Maybe I'll just go look for the groundhogs again...

Sunday, July 02, 2006

50% cotton/50% polyester NASCAR-print sheets

Let me say that my beloved friend Snicker, by whom I am forbidden to get mushy, is nonetheless the sister of my heart, the older sister who spoils me with birthday pressies from Lush to feed my jones for bath products, and who does things like change her MSN status to read "Hoping it was at minimum a 400 thread count date."

Unfortunately, it was more of a poly/cotton, NASCAR-print, 0 thread-count date. When your date walks towards your house and pauses to spit, that's really not a good sign.
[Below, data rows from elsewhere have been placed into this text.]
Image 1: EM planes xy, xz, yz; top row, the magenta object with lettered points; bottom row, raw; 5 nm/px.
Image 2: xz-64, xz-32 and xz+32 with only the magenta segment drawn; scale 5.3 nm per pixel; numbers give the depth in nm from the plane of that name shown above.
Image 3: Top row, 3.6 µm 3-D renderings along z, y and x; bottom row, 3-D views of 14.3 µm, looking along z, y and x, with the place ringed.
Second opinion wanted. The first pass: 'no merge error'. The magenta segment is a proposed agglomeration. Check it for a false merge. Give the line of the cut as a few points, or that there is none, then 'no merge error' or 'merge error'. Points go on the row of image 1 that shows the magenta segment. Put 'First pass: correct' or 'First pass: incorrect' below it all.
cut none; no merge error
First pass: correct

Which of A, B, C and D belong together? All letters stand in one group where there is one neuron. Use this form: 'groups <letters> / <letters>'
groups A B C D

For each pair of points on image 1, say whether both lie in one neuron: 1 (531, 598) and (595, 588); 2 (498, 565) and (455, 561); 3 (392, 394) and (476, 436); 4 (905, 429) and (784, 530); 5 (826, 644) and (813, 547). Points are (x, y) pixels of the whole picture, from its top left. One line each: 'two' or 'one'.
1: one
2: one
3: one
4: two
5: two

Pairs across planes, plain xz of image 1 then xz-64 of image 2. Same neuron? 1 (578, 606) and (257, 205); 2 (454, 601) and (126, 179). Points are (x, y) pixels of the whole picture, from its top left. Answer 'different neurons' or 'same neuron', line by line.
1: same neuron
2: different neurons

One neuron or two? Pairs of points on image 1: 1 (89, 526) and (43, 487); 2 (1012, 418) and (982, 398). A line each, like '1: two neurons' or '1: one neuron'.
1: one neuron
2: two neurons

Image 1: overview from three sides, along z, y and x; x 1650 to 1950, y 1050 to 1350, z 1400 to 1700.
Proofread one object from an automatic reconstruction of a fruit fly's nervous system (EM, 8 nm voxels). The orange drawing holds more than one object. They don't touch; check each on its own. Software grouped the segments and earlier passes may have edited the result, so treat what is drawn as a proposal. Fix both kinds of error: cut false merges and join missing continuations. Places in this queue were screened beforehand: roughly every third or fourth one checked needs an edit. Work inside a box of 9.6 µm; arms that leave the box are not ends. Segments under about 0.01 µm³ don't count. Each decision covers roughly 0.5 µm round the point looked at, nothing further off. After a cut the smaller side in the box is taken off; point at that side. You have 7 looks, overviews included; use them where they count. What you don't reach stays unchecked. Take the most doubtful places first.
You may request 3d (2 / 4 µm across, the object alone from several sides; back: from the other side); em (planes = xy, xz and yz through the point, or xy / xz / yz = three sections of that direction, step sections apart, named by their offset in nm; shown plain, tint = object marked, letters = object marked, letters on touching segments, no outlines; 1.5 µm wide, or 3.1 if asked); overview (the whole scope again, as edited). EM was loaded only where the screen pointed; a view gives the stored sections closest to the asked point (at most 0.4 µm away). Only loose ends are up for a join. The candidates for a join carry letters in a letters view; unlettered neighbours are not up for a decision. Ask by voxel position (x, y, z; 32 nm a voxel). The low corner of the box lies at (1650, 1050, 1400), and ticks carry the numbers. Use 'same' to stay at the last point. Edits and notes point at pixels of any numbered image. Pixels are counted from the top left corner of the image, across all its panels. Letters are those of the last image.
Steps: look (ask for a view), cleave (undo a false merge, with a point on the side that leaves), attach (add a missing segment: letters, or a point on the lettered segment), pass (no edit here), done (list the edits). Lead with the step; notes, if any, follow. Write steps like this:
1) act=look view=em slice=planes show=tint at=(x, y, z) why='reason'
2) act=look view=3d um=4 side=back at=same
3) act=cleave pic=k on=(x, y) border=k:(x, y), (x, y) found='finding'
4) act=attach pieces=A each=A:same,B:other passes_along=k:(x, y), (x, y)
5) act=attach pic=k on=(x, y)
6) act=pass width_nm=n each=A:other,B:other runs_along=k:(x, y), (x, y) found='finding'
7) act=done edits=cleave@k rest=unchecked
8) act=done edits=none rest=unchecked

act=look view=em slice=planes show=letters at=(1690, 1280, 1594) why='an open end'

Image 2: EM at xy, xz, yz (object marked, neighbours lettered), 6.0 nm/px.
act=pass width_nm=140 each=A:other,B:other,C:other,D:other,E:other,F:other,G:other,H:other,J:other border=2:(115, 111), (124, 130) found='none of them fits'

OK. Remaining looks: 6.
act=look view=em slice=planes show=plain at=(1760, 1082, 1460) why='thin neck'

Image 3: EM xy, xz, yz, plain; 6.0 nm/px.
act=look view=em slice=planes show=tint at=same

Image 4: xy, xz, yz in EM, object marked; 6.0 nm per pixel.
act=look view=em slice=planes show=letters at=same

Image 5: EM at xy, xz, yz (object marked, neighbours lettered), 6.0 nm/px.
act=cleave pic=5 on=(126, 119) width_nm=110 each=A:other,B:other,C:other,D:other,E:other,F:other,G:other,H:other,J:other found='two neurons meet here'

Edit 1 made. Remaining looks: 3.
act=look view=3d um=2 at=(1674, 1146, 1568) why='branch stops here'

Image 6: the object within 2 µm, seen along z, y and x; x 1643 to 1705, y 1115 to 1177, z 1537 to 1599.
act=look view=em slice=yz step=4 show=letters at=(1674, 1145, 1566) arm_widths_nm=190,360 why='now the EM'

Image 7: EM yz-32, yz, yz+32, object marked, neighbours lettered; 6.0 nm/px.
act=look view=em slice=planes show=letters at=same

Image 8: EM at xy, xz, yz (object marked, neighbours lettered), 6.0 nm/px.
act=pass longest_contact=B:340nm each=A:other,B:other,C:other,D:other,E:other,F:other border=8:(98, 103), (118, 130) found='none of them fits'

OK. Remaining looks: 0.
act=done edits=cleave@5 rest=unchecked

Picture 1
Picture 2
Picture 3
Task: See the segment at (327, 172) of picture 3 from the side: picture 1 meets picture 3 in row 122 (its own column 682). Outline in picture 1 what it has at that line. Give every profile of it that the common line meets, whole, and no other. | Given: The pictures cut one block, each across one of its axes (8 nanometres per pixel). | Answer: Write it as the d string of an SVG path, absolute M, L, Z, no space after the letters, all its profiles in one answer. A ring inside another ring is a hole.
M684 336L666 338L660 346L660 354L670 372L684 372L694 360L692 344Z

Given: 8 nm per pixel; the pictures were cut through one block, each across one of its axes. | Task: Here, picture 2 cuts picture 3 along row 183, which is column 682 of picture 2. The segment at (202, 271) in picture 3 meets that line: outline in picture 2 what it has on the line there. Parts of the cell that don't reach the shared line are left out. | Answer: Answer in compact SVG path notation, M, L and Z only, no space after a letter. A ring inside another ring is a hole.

When he has a "spit bottle" in his car, that's an even worse sign. Chewing tobacco aside, we had a good time at dinner with Amy and Josh. Part of that was just eating at my favorite Mexican restaurant, which has incredible food for a decent price, but part of it was the company. I did manage to spill a small amount of salsa on my shirt and a drop of white chile con queso on my skin just above my neckline, but I otherwise managed to convey the food from my plate to my mouth without incident. I had to let a lot of the conversation swirl past me, not being a NASCAR fan, but I managed to get most of the jokes.

After dinner, Amy wanted to go to the XXX bookstore, so we did. Unfortunately, twice within the ten minute drive, my date used the "N" word, immediately followed by the excuse that he's not really a racist. Right. Non-racists use that word all the time. We did have fun at the bookstore. We were wandering around looking at everything, and of course one of the guys had to pick up and wave around the NWS!!! Great American Challenge. Thankfully, it was Amy and not one of the sleazies heading for the peep show in back who noticed the dried white flakes on my chest and handed me a tissue. Then, while we were looking at flavored oral sex gels, I made Amy almost collapse to the floor laughing. She was looking reading the flavors off and commenting, and when she got to "bubble gum" I answered, "Put that back, it's for Michael Jackson" The very best line of the night, though, came as I was standing at the counter looking at the glass dildos. I pointed to an absolutely beautiful one with bluish iridescent swirls and a rose in the knobbed handle end and asked the price, unaware Josh had come up behind me. Almost as soon as the words were out of the cashier's mouth, an outraged bass voice behind me bellowed, "One hundred and nine dollars for a GLASS WIENIE?" *snort*

After examining pretty much the entire inventory of the store, we headed back to my house, where we sat around and read the book of X-rated shots Sherri sent me, making sure to add "with MR. DICK" to the end of each drink name. I did notice that my date flirted with Amy and not with me, so perhaps the non-attraction was mutual. I do know that everyone, myself included, had fun, and sometimes, that's enough.